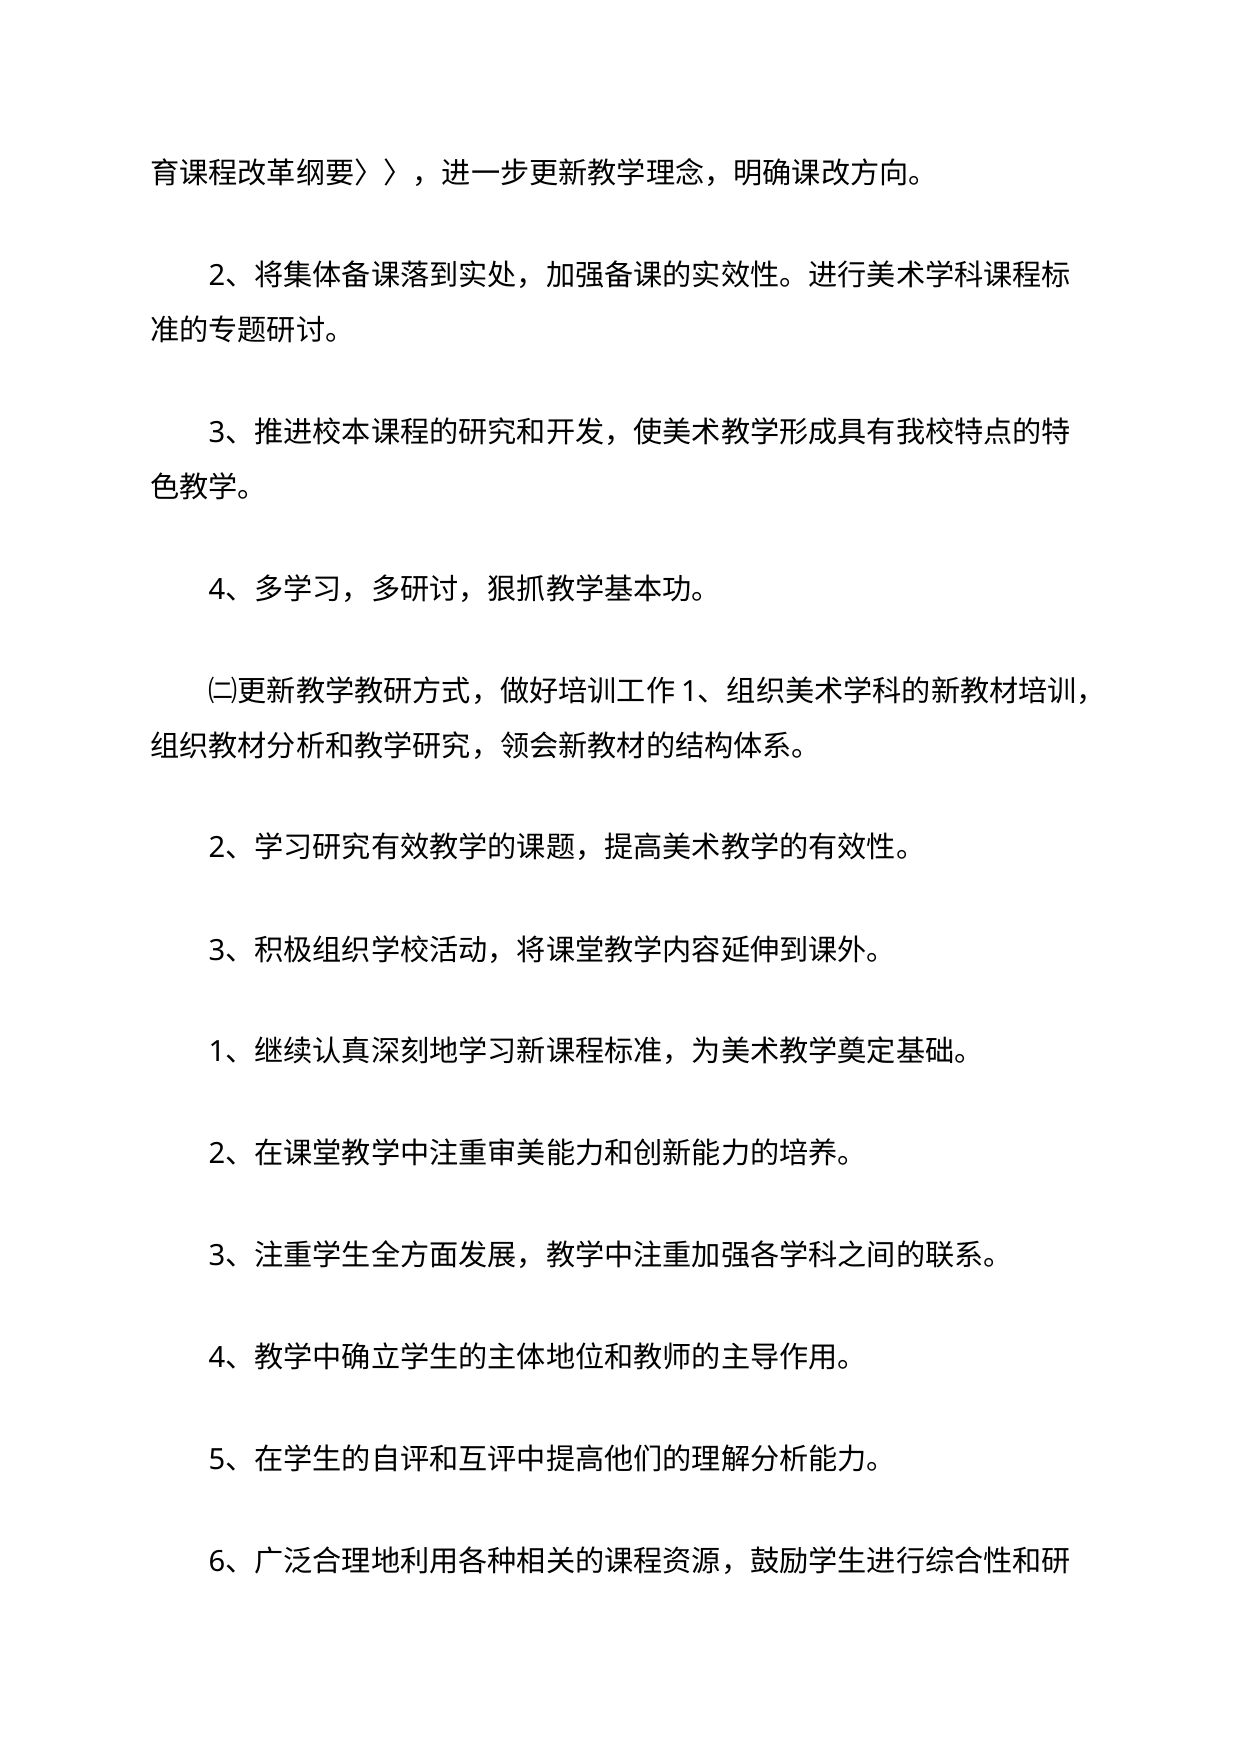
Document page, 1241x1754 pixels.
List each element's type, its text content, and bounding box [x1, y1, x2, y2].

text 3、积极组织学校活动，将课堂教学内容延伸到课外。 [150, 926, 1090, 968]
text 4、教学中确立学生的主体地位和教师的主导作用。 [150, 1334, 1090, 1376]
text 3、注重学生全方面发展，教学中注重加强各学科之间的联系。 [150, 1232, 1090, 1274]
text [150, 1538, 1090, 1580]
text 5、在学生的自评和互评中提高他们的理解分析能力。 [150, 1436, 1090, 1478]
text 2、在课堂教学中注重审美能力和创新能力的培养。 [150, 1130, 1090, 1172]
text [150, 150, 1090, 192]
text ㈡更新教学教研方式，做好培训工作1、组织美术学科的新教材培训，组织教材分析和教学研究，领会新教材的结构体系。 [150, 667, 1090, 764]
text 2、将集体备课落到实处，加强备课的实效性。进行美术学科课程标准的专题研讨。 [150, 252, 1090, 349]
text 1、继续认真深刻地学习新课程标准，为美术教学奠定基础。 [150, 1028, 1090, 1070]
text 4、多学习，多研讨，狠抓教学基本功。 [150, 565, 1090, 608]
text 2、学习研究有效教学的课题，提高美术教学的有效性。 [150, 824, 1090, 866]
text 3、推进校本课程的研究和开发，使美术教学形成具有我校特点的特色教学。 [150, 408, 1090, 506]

※

:: To-do item ::
Please print every record above exactly, but leave the pictures out.

:: Solution for this problem ::
Document page, 1241x1754 pixels.
List each element's type, its text content, and bounding box [x1, y1, x2, y2].

text 3、积极组织学校活动，将课堂教学内容延伸到课外。 [150, 926, 1090, 968]
text 4、教学中确立学生的主体地位和教师的主导作用。 [150, 1334, 1090, 1376]
text 3、注重学生全方面发展，教学中注重加强各学科之间的联系。 [150, 1232, 1090, 1274]
text [150, 1538, 1090, 1580]
text 5、在学生的自评和互评中提高他们的理解分析能力。 [150, 1436, 1090, 1478]
text 2、在课堂教学中注重审美能力和创新能力的培养。 [150, 1130, 1090, 1172]
text [150, 150, 1090, 192]
text ㈡更新教学教研方式，做好培训工作1、组织美术学科的新教材培训，组织教材分析和教学研究，领会新教材的结构体系。 [150, 667, 1090, 764]
text 2、将集体备课落到实处，加强备课的实效性。进行美术学科课程标准的专题研讨。 [150, 252, 1090, 349]
text 1、继续认真深刻地学习新课程标准，为美术教学奠定基础。 [150, 1028, 1090, 1070]
text 4、多学习，多研讨，狠抓教学基本功。 [150, 565, 1090, 608]
text 2、学习研究有效教学的课题，提高美术教学的有效性。 [150, 824, 1090, 866]
text 3、推进校本课程的研究和开发，使美术教学形成具有我校特点的特色教学。 [150, 408, 1090, 506]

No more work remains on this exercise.